Tuesday, May 26, 2015

hearts cracking wide


I had forgotten what a different land new babyhood is.  


Time has a different viscosity.  It doesn't behave the way we think it should.  It slows down to the pace of a nursing baby and mama.  The day looks like a dance between nesting spots; follow the pillows, the blankets, the cloths, the diapers and see where we have all been with the newest little bird.  


I love a broad margin to my life. Sometimes, in a summer morning, having taken my accustomed bath, I sat in my sunny doorway from sunrise till noon, rapt in a revery, amidst the pines and hickories and sumachs, in undisturbed solitude and stillness, while the birds sing around or flitted noiseless through the house, until by the sun falling in at my west window, or the noise of some traveller's wagon on the distant highway, I was reminded of the lapse of time. I grew in those seasons like corn in the night, and they were far better than any work of the hands would have been. They were not time subtracted from my life, but so much over and above my usual allowance. 
Henry David Thoreau, Walden


These days are all about the "broad margins".  What else is there to do, really, than to watch expression move across this baby's face, like the play of sun and clouds? Forced to put down everything else, to simply witness the unfolding of a human. Every day his gaze seeks a slightly wider sphere, and his peaceful watching lasts longer and longer.  His legs kick and stretch, his arms make gentle arcs through the air, and he practices his "inside smiles...(which are) a beautiful reflection of an inner feeling of rightness" (Dr. Sears, The Baby Book)  
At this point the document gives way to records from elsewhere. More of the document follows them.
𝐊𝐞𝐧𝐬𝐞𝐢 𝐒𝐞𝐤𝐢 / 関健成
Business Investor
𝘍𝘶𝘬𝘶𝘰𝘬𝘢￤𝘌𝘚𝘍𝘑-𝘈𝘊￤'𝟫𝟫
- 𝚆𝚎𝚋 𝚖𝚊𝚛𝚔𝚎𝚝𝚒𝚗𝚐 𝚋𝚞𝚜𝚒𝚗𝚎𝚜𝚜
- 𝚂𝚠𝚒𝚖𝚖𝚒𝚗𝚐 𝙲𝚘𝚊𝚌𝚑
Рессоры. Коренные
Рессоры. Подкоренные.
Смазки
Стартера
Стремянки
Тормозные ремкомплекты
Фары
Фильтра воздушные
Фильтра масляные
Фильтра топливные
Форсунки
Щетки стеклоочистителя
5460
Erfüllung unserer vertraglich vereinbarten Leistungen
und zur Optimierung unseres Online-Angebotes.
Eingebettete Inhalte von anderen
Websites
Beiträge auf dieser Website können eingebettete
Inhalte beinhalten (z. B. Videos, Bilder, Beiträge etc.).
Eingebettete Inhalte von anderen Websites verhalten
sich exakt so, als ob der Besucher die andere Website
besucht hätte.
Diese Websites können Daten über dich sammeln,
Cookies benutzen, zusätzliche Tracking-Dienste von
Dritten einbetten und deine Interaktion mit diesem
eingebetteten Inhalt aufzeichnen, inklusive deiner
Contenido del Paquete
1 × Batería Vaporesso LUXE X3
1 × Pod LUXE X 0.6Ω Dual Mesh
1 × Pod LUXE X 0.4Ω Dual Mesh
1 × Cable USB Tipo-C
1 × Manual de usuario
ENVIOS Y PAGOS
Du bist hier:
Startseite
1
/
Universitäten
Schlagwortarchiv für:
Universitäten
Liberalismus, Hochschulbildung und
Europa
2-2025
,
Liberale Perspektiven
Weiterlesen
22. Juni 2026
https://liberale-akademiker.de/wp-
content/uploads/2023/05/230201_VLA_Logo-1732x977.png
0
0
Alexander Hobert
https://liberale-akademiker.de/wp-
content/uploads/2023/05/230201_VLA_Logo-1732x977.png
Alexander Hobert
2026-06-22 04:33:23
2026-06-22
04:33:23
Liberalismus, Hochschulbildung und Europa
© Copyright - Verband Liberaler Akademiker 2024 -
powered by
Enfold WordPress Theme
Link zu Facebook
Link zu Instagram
This baby is having some serious feelings of rightness.

One Week! photo by Ben
I am blessed a thousand times over to have spent these few days with this family. My heart is cracked wide with the joy and sorrow of loving.


four days old

1 comment:

merry said...

Oh,how I love those little expressions! Wonder what he's thinking. I also love the excuse to just sit, hold, nurse, watch, love the little one in my arms. I miss that. My babes will still cuddle with me, but don't fit on my lap anymore. I can still sit and hold them in my arms as I watch their beautiful expressions and love them.